Дьюл говорил о жизни в Эланрисе, как будто город был его домом десятки лет, и он прекрасно ориентировался в гигантском лабиринте улиц.
Раоден перевел взгляд на площадь, но женщина уже пропала неведомо куда. Она могла оказаться кем угодно: горничной во дворце его отца, или компаньонкой богатой купеческой жены, или просто домохозяйкой. Шаод не обращал внимания на статус жертвы; он забирал всех без разбору. И сейчас женщина исчезла, канула в зияющий колодец под названием Эланрис. И он ничем не мог ей помочь!
— И все из-за одного куска хлеба и горсточки вялых овощей, — пробормотал принц.
— Сейчас кусок хлеба кажется чепухой, но подожди несколько дней. Единственная пища, которая сюда попадает, лежит в корзинах новичков. Подожди немного, сюл. Ты тоже узнаешь голод; и надо быть очень сильным человеком, чтобы противиться его зову.
— Но ты же справляешься.
— Не слишком успешно — и я прожил в Элантрисе только несколько месяцев. Я не в силах предсказать, во что голод превратит меня через год.
Раоден фыркнул.
— Ты только дождись, пока истекут мои тридцать дней, а потом можешь оборачиваться кровожадным хищником сколько душе угодно. Мне бы не хотелось обнаружить, что я продешевил с отданным тебе мясом.
После небольшой паузы Галладон рассмеялся.
— Тебя ничем не испугать, да, сюл?
— На самом деле меня пугает практически все, что я здесь вижу. Просто я пытаюсь не поддаваться ужасу, растущему с каждым днем. Стоит мне его осознать, и я полезу прятаться под брусчатку. А теперь расскажи мне про здешние банды.

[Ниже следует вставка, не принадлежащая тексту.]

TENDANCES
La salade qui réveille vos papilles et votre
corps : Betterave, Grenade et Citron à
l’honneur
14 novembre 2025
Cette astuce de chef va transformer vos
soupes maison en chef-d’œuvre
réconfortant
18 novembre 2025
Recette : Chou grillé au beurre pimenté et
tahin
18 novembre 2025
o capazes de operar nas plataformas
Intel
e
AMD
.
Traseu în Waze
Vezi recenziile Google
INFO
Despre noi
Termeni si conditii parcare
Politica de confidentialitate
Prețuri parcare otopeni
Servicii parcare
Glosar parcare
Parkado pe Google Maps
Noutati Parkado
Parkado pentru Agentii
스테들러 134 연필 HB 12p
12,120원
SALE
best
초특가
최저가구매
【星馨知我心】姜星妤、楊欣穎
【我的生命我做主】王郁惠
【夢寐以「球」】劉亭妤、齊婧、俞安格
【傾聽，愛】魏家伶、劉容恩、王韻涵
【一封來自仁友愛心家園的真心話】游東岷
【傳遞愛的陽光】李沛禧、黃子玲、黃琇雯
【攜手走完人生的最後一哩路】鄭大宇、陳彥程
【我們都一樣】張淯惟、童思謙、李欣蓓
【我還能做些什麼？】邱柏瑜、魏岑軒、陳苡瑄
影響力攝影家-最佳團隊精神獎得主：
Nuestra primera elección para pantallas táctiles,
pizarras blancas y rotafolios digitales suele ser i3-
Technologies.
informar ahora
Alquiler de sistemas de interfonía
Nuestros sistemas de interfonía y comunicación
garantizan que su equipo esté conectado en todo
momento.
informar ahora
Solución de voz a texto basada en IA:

Галладон пожал плечами и направился внутрь дома, из которого они наблюдали за площадью. Он взял стоявший у стены стул, подозрительно посмотрел его ножки и присел. Стул хрустнул, и дьюл едва успел вскочить, после чего с отвращением зашвырнул стул в угол и уселся на пол.
— Элантрис поделен на три части, сюл: для трех банд. Район старого рынка принадлежит Шаору; ты уже познакомился с его людьми, хотя они были слишком заняты слизыванием грязи с твоих подношений, чтобы представиться, как положено. Дворцом и окрестностями правит Карата — это ее приспешники так вежливо облегчили корзинку той дамы на площади. И последний из главарей — Аанден. Почти все время он проводит в университете.
— Образованный?
— Нет, шустрый малый. Он первым догадался, что многие из старых текстов написаны на тончайшем пергаменте. Вчерашняя классика стала сегодняшним обедом. Коло?
— Идос Доми! — вырвалось у Раодена. — Это ужасно! Старинные свитки Элантриса, которые содержат тысячи текстов! Им же цены нет!
Галладон смотрел на него со страдальческим выражением.
— Сюл, ты хочешь, чтобы я повторил речь о тяготах голода? Какой толк от изысков пера, если от боли в желудке слезы из глаз катятся?
— Это не довод. К тому же двухсотлетний телячий пергамент вряд ли особенно вкусен.
Дьюл передернул плечами.
— Уж всяко получше слизи. Так или иначе, несколько месяцев назад у Аандена, по слухам, закончились свитки. Они пытались варить книги, но ничего не вышло.
— Странно, что они не попытались сварить друг дружку.
— О, они пробовали. К счастью, во время шаода с нами что-то происходит — по всей видимости, плоть мертвецов не слишком приятна на вкус. Коло? Она настолько горька, что никакой желудок ее не удержит.
— Приятно знать, что каннибализм так предусмотрительно выведен из игры, — сухо заметил Раоден.
— Я говорил тебе, сюл. Голод толкает на невообразимые поступки.
— И ты считаешь, что это достаточное оправдание?
Галладон мудро промолчал.
Принц продолжал:
— Ты рассуждаешь о голоде и боли, как будто это силы, которым нельзя противостоять. Если все оправдывать голодом, получается, что стоит убрать привычные удобства — и мы превратимся в животных?